John Gruidl, Illinois Institute for Rural Affairs (IIRA), received $2,000 from various sources for his project "Peace Corps Fellows-Community Contributions 98."
William Faulkner and Richard Mathers, sociology and anthropology, received $252,725 from the Illinois Department of Children and Family Services for "Testing, Test Evaluation and Test Construction 98."
Larry Wall, College of Business and Technology, and Carol Fimmen, cross- cultural education, received a three-year grant for $116,964 from the U.S. Department of Education for the North American Consortium for International Advancement (NACIA) project.
Norman Walzer, IIRA, received $5,000 from the Office of the Lieutenant Governor of the State of Illinois for his project "Annual Report to the Governor and General Assembly 98."
Robert Fischer, law enforcement and justice administration, received $19,514 from the Illinois Law Enforcement Training and Standards Board for "Illinois Law Enforcement Executive InstituteAdministrative."
Michael Dickson, Center for the Application of Instructional Technologies, and Bruce Barker, College of Education and Human Services, received $56,070 from the Kirby School District #140 for their project "Challenge Grant for Technology in Education: Reality-Based Learning Project Year 2."
Marian Swisher, family and consumer sciences, received $6,000 from the Lamoine Valley Vocational System for her project "Tech Prep Connection 98."
Kenneth Kohberger, student judicial programs, received $2,000 from the Chicago Resource Center for his project "Annual Gay, Lesbian and Bisexual Awareness Week."
David Beveridge, College of Business and Technology, Carol Fimmen, cross-cultural education, and Jeff Crump, geography, received $9,436 from Michigan State University/U.S. Department of Agriculture for their program "Measuring Social Capital Indexes in Two Midwestern States and Its Impact on Community Development."
Mary Prerost and Patricia Sartore, Beu Health Center, received $844 from the Rock Island County Department of Public Health for their project "HIV/AIDS Educational Risk Reduction Project."
Patricia Sartore and Mary Prerost, Beu Health Center, received $6,890 from the Susan G. Komen Memorial Chapter of Peoria for their project "Western Illinois University Breast Health Awareness and Education Project."
Bonnie Johnson, library, received $1,599 from Small Public Library Management Institute participation fees for the project "Small Public Library Management Institute Planning Project 98."

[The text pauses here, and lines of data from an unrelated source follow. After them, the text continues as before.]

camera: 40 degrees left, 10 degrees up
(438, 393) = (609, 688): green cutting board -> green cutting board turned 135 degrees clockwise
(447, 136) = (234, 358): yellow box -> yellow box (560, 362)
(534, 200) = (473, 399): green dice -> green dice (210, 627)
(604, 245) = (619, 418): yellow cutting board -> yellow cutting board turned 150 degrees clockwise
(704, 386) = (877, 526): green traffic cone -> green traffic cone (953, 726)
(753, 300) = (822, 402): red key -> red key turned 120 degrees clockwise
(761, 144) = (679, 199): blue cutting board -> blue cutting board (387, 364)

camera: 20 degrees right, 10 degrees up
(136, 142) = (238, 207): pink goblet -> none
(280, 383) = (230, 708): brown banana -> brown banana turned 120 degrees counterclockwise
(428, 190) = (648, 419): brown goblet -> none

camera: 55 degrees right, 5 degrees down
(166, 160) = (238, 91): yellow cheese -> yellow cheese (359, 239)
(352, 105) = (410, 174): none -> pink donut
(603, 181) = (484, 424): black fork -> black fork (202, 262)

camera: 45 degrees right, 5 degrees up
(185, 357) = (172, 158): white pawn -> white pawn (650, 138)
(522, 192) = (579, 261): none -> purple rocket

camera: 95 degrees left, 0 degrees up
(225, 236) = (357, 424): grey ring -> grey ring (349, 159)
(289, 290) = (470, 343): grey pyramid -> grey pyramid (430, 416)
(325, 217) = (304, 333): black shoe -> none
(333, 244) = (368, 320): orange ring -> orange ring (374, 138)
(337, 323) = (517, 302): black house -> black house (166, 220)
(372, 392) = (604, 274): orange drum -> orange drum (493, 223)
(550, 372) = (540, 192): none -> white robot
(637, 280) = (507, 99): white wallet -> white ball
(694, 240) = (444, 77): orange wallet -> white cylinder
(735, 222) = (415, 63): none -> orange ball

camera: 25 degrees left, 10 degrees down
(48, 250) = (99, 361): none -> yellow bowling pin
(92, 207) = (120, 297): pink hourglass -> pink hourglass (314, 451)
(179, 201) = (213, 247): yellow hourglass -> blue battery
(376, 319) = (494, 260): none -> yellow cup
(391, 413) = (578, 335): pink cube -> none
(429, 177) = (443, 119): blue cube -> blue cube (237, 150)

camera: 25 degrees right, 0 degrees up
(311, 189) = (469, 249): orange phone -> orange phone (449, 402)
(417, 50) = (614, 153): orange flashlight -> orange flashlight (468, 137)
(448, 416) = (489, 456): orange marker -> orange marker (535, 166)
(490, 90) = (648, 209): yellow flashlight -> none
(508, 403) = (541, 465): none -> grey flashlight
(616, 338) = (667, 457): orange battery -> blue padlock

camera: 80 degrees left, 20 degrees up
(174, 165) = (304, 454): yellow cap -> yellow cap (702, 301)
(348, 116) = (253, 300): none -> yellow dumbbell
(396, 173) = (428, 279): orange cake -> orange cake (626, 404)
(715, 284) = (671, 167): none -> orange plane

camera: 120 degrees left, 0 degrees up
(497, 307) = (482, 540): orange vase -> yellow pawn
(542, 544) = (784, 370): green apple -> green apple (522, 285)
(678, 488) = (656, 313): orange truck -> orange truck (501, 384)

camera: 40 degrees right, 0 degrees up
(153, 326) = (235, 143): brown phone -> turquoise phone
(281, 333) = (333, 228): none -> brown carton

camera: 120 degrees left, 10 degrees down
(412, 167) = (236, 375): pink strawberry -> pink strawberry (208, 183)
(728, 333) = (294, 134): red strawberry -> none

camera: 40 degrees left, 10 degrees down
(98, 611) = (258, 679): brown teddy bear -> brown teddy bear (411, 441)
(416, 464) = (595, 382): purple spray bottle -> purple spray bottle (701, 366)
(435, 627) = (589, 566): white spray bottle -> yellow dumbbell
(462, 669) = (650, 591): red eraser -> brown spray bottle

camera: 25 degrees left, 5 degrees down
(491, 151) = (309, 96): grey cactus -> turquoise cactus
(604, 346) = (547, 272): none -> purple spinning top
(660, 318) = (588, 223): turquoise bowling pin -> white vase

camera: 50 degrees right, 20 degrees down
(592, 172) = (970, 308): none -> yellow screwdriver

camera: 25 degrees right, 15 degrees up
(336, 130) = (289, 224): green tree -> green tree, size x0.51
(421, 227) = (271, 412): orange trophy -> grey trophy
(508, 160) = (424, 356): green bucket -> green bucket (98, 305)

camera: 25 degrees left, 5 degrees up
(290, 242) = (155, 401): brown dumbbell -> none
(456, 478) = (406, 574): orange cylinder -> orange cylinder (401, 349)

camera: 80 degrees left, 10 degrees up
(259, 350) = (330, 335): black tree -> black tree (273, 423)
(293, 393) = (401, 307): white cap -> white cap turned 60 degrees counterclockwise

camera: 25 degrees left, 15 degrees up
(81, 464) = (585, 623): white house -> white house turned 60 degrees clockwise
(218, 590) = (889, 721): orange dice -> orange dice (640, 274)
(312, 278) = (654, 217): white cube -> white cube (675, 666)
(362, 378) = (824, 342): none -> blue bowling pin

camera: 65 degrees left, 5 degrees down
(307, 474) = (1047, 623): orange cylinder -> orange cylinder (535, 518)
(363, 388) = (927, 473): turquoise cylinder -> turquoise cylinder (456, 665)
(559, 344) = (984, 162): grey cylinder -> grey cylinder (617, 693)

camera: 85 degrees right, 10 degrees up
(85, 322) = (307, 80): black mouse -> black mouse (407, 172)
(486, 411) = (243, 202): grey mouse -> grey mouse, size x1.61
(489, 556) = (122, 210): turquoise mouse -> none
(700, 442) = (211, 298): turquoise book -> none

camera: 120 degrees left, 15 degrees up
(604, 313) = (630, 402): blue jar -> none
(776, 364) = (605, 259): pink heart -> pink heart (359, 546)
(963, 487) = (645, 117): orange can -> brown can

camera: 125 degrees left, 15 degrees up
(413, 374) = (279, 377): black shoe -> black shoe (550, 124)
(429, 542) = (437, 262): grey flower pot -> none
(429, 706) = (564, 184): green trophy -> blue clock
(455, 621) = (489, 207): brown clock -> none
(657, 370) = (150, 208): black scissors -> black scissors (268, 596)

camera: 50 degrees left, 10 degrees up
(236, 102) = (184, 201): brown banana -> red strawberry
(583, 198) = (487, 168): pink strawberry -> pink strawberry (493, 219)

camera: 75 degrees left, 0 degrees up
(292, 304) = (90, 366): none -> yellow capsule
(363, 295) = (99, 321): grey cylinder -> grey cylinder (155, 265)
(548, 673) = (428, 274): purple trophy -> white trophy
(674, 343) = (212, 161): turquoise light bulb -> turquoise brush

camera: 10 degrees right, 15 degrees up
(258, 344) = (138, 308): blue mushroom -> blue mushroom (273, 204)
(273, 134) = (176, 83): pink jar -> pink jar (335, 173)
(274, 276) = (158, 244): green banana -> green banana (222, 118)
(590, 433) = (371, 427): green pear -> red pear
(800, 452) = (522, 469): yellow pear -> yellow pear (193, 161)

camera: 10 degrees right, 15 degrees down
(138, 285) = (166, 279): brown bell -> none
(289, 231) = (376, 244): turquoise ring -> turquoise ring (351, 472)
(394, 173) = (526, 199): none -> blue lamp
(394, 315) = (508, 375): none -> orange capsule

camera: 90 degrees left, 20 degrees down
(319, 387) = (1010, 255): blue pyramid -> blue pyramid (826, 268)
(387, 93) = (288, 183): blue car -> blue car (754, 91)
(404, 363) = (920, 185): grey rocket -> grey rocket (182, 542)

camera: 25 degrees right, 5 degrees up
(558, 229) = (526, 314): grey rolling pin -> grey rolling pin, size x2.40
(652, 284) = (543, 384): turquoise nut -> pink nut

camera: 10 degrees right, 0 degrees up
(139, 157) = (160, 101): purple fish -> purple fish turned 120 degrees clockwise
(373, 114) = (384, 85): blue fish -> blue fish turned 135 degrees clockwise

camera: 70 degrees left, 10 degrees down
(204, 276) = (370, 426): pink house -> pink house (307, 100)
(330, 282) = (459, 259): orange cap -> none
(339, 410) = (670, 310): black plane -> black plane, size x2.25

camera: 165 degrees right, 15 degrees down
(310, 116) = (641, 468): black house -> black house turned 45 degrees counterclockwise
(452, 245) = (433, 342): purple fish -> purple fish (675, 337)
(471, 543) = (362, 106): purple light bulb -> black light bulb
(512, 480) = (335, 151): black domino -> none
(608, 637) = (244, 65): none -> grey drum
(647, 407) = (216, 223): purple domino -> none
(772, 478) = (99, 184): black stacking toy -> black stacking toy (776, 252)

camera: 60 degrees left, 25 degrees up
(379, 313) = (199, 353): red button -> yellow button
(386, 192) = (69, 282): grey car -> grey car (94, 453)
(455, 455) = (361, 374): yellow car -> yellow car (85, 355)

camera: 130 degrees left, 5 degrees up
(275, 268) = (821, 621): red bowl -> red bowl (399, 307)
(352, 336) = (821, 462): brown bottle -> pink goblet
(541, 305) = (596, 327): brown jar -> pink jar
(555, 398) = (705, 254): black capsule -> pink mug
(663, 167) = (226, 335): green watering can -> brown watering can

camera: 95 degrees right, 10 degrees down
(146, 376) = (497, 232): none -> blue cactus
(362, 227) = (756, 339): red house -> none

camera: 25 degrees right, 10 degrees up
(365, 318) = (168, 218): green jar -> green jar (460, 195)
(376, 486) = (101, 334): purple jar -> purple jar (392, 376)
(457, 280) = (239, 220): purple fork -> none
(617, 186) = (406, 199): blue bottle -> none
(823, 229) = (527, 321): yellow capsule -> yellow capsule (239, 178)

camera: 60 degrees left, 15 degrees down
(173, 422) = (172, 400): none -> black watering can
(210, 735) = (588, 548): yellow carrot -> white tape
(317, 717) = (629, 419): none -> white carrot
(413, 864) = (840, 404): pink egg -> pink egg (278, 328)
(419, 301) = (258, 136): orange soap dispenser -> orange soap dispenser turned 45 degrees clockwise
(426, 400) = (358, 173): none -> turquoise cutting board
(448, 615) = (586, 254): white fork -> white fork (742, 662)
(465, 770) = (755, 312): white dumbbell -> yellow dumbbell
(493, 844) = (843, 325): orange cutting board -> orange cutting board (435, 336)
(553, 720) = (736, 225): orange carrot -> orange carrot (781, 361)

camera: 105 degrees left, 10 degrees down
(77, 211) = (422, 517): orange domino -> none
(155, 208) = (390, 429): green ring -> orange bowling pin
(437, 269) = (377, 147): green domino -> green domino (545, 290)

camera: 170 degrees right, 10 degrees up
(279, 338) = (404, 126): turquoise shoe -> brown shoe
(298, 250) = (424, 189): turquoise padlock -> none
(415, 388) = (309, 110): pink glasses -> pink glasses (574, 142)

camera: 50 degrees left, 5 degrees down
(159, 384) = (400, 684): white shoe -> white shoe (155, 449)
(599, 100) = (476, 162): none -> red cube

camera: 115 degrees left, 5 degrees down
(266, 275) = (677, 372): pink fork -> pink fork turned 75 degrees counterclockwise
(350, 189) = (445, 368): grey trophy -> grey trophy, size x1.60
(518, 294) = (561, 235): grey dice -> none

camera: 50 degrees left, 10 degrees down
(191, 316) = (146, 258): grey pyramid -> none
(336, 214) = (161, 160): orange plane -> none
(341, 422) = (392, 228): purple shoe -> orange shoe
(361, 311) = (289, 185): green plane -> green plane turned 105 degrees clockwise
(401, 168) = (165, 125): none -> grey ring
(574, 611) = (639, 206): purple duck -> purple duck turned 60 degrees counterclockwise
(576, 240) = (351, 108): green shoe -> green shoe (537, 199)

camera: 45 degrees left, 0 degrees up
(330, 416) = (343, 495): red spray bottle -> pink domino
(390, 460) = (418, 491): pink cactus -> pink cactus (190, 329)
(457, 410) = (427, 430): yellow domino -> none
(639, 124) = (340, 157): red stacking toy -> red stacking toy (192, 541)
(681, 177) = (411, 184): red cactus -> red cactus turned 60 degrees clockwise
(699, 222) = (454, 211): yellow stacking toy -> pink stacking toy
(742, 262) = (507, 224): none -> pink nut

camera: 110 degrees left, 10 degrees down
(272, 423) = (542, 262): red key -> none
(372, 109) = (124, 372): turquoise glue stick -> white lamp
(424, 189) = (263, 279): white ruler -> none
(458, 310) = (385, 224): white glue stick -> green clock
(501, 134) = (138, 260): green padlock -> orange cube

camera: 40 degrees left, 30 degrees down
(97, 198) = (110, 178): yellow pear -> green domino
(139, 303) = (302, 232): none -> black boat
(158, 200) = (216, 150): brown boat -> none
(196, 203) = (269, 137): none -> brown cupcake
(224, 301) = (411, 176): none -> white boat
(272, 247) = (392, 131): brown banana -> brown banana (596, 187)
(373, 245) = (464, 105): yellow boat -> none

Kathy Barclay, elementary education and reading, has been appointed by Illinois State Superintendent of Education Joseph A. Spagnolo to serve as the external co-chair of the steering committee for the Illinois Right to Read Initiative.
Robin A. Johnson, IIRA, has been named to the executive committee of the National Council for Public-Private Partnerships. Johnson was chosen for one of five spots reserved for public sector members of the council.